Washington: British bank Standard Chartered will pay the United States $327 million to settle charges it violated US sanctions on Iran as well as on Myanmar, Libya and Sudan, the US Treasury announced Monday.
US authorities said the bank had stripped messages on financial transfers routed through US banks of information that would show the beneficiaries were businesses and entities that fell under US sanctions.
The fines from the Treasury’s Office of Foreign Assets Control (OFAC) and other US federal and local regulators took to $667 million the total the bank has been charged for sanctions violations.
In August the New York state banking watchdog fined Standard Chartered $340 million in the same investigation, saying it hid 60,000 transactions with proscribed Iranian clients worth $250 billion over 10 years.
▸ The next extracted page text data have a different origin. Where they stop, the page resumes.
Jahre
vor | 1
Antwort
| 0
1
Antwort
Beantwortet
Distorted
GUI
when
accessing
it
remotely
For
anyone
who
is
“Today’s settlement is the result of an exhaustive interagency investigation into Standard Chartered Bank’s attempts to violate US sanctions programs through the ‘stripping’ from payment messages of critical information,” said OFAC Director Adam Szubin in a statement.
The sanctions avoidance involved mainly the bank’s London head office and its branch in Dubai, which masked the details of messages so US authorities would not see the real identity of those sending and receiving the payments.
“As a result, millions of dollars of payments were routed through US banks for or on behalf of sanctioned parties in apparent violation of US sanctions,” OFAC said in a statement.
OFAC added that the fine also covered eight apparent violations of US sanctions on druglords.
The $327 million settlement included $132 million from OFAC, $100 million from the Federal Reserve, and $95 million from the Department of Justice and other entities.
It was one of the largest assessments ever by the Federal Reserve, which cited “the alleged unsafe and unsound practices related to information provided to Federal Reserve examiners.”
The main payments under question took place between 2001 and 2007, the Treasury said.
US authorities are pushing harder on the banking sector to fall in line with its sanctions especially on Iran in order to raise the economic pressure on Tehran to halt its alleged push to develop nuclear weapons.
But the sanctions pressure also relates to alleged terror groups and drug organizations.
In August the global bank HSBC set a provision of $700 million to cover possible fines related to accusations it concealed more than $16 billion in sensitive transactions with Iran and Mexican drug lords over 2001-2007.
“The United States expects a minimum standard of behavior from all financial institutions that enjoy the benefits of the US financial system. Standard Chartered’s conduct was flagrant and unacceptable,” said Justice Department Assistant Attorney General Lanny Breuer.